Managing director James Daunt told The Bookseller he hoped to open around 12 new shops this year and continue the company’s refurbishment programme. If the planned number of new shops are realised and none close, it will bring the total in the estate to 294 (there were 274 in April 2017).
“Lots of shops aren’t as good as they should be,” Daunt said. “One of the benefits of a more trying retail environment is that the availability of shops goes up. High street banks shutting down also provides us with an opportunity [to occupy their vacated premises].”
The company opened five new outlets before Christmas. Three were smaller in size and named after their local area (The Deal Bookshop, The
Weybridge Bookshop and The Blackheath Bookshop), while new shops in St Neots and Epsom carry the Waterstones branding.
While the company aims to open new outlets, some established branches continue to face lease renewals or planning permission obstacles. The company’s Notting Hill Gate branch is in a precarious position because there is a process ongoing to approve planning permission to redevelop the site, Daunt said.

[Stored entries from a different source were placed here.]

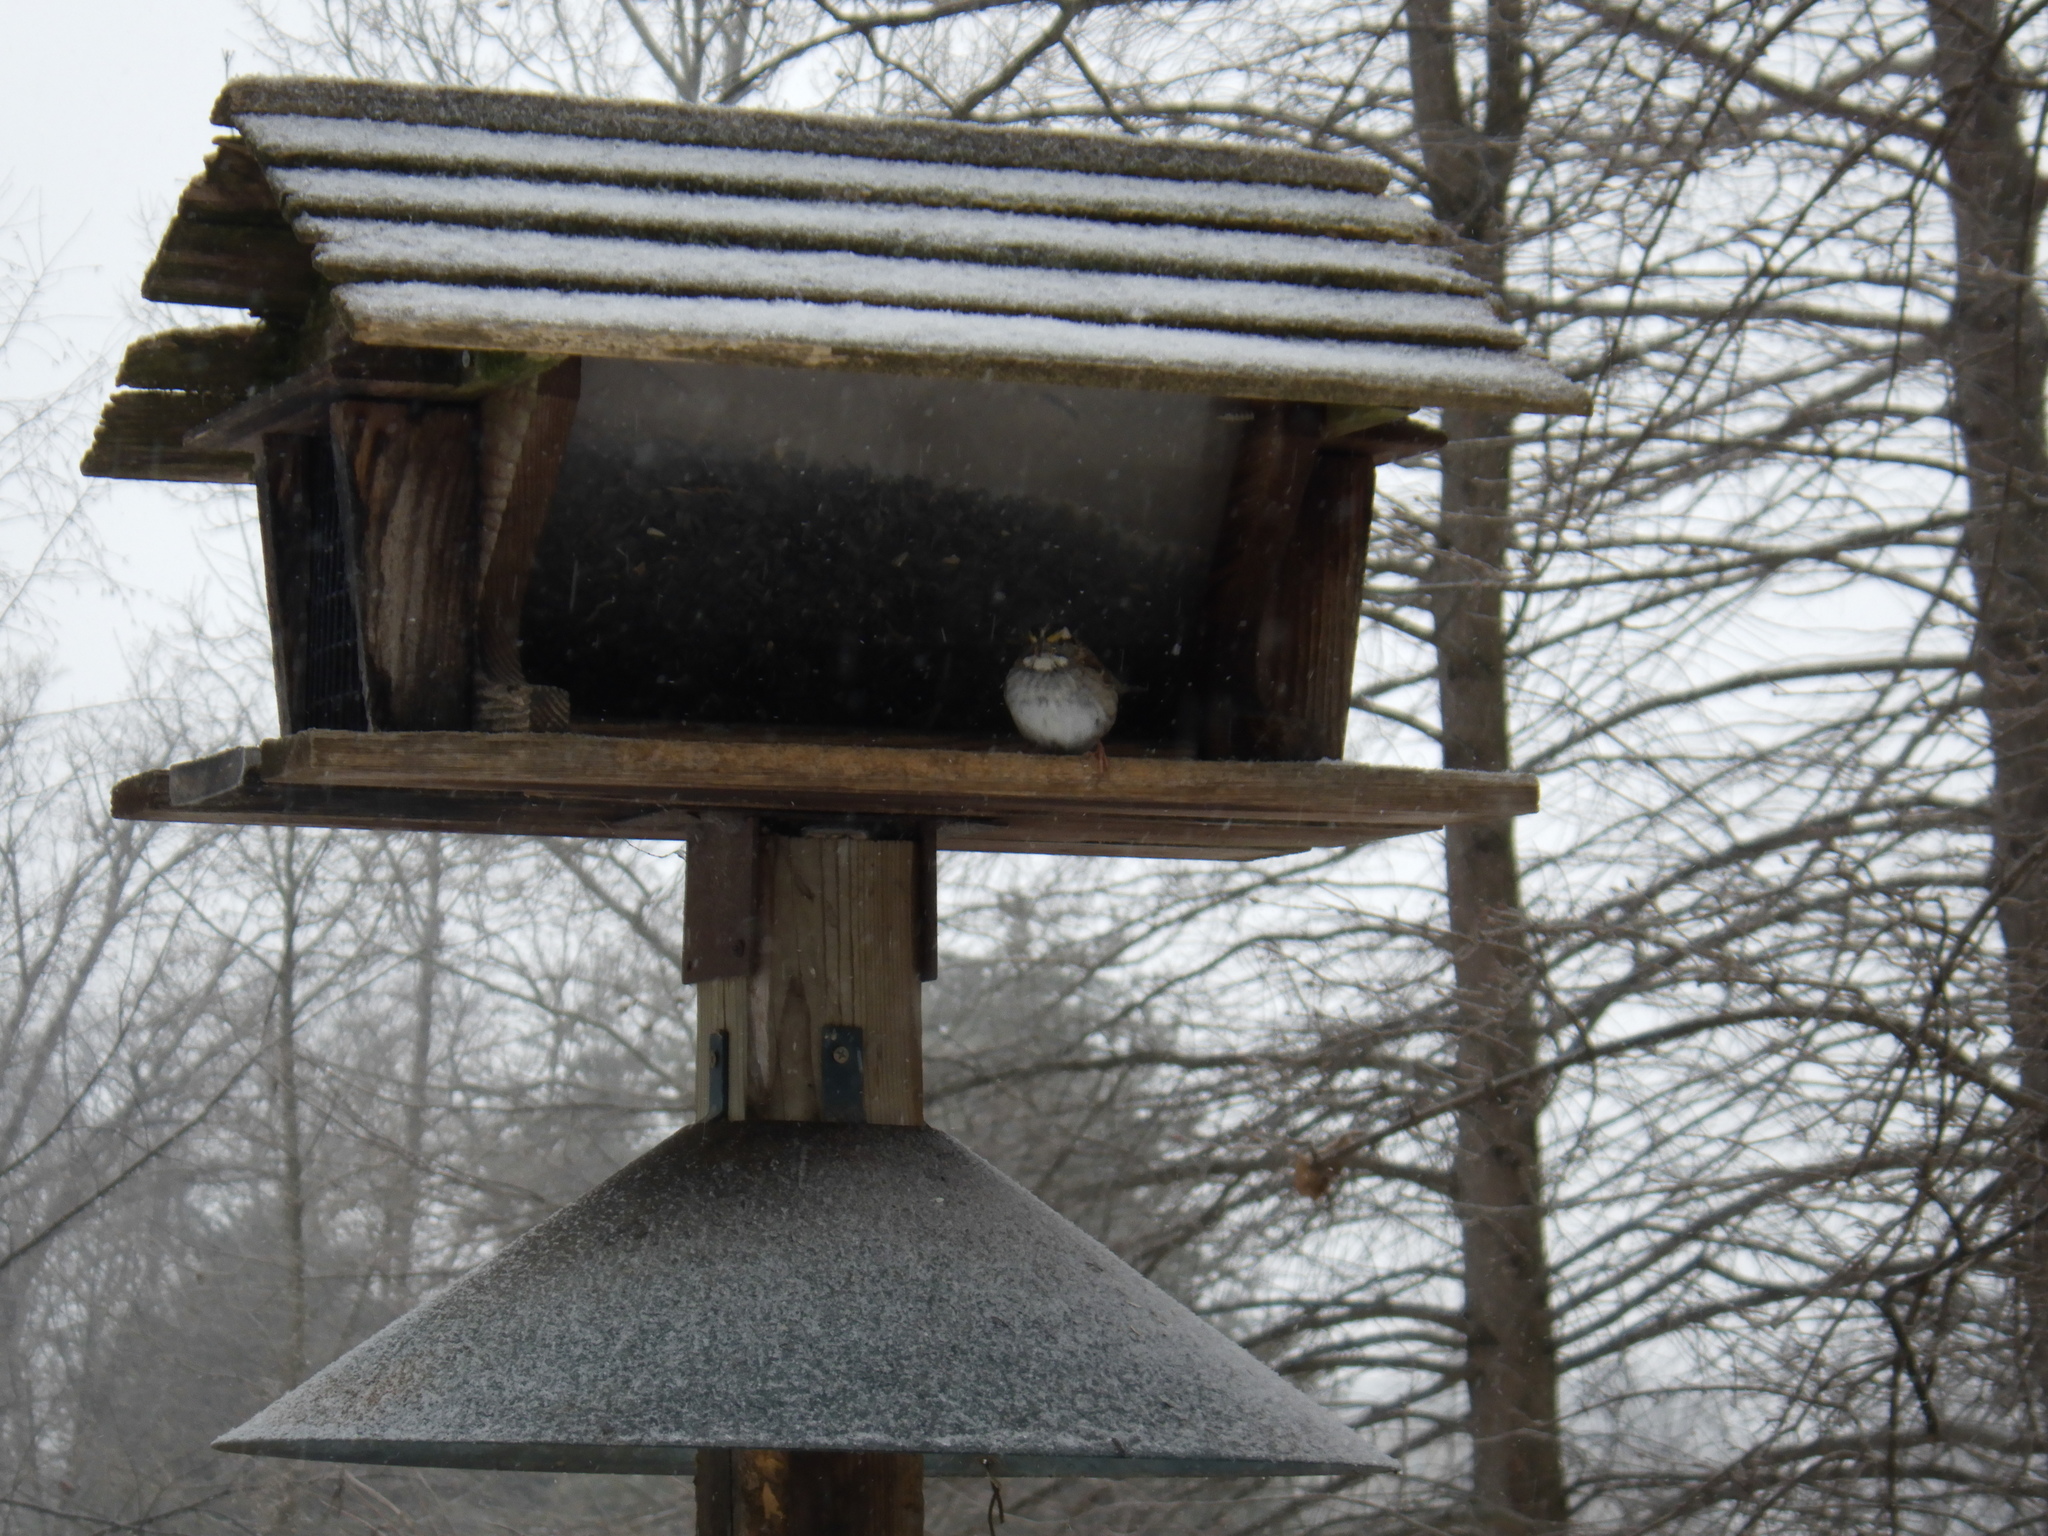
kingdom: Animalia
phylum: Chordata
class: Aves
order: Passeriformes
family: Passerellidae
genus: Zonotrichia
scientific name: Zonotrichia albicollis
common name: White-throated sparrow
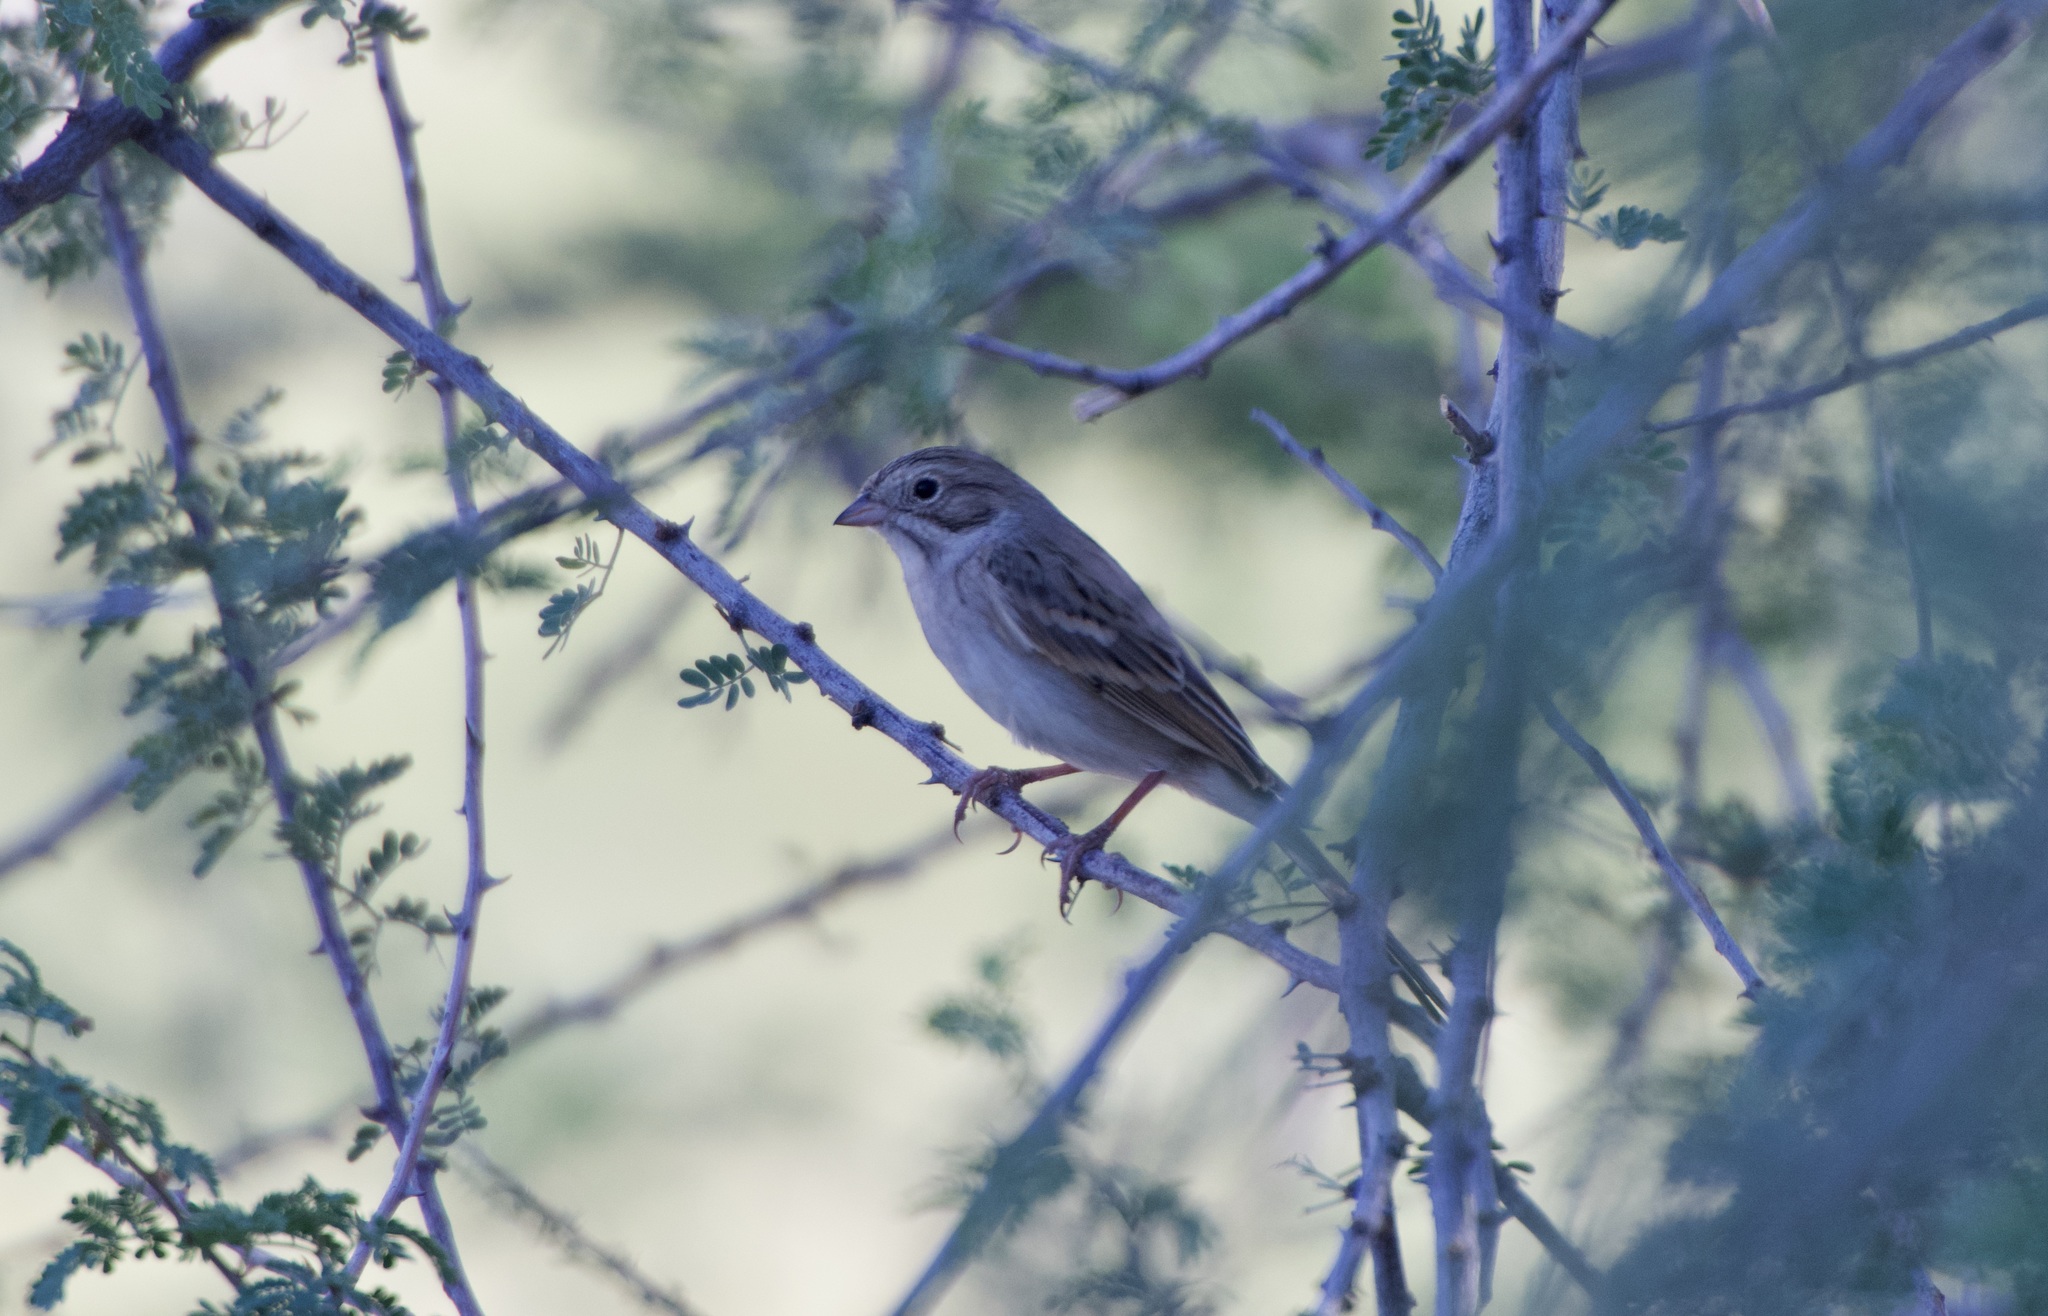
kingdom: Animalia
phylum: Chordata
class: Aves
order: Passeriformes
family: Passerellidae
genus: Spizella
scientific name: Spizella pallida
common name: Clay-colored sparrow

He is also mindful of the general economy and the fact that shopping centres are being hit by lower footfall. “The wider economy is always a concern and much depends on what happens with Brexit,” Daunt added. “If the country becomes poorer, it will impact on us. Footfall is down in shopping centres, which shows the chill winds of economic reality are beginning to bite, or that people are beginning to shop online. If there is uncertainty, people will spend less money in shops.”
Despite this he said the chain’s current place in the market was stable. “The excitements we have had over the past few years—not knowing to what level e-books and online sales will grow—have largely levelled out,” he said. “Our current place within the market is very stable. We deliver a really good service and have good shops in place. If the shops are good, sales go up; if they are not, sales go down.”
He was speaking after the company’s latest results were released through Companies House last week (19th January). They showed that sales totalled £403.8m in the 52 weeks to 29th April 2017, down 1.3% (from £409.1m). Pretax profit was up 80% to £18m (from £9.9m), and operating profit jumped 28% to £26.6m (from £20.8m), although profit after tax fell to £16.1m, an 8.5% fall from £17.6m a year earlier. The accounts include sales from its UK shops and outlets in Ireland, Holland and Belgium.
Daunt attributed the lower sales in the period to a handful of profitable shops he was forced to close after landlord negotiations, such as the Oxford Street West and Wimbledon branches. The jump in operating profit was achieved through more efficient running of the overall business, he said.
The accounts show capital investment in the business had grown from £9m in the previous year to £9.6m. The company will continue to invest around £9m annually in improvements, Daunt said, focusing on its online operation and further store refurbishments.
In October it was reported that Waterstones’ Russian owner Alexander Mamut had put the business up for sale with a price tag of £250m, with the deal being handled by corporate financier N M Rothschild.
While Daunt said earlier this week the sale process had resumed after a Christmas break, he dismissed the suggestion a deal was imminent. “Selling a business is a complicated process. The owner agrees to put the business up for sale, then there is a period of due diligence, where potential buyers assess whether Waterstones is what it appears to be. Then there has to be an agreement drawn up. That all takes quite a lot of time and we are in the relatively early stages of that whole process. But I hope it is done quickly.”
He told The Bookseller “the most logical” buyer of the business would be a private equity firm and the suggestion of Waterstones being sold “to a trade buyer” such as Amazon or W H Smith was “nonsense”. When asked if he was confident the business would find a buyer, Daunt said: “I would have thought so. We are looking at a solid set of accounts.” He added: “It’s no secret that it is for sale and it’s no secret that quite a few people are interested in it.”
He also expressed a desire to continue his seven-year stint at the helm of the business after it has been sold. “Obviously, I am here as long as Mamut wants me and as long as the new owner wants me,” he said.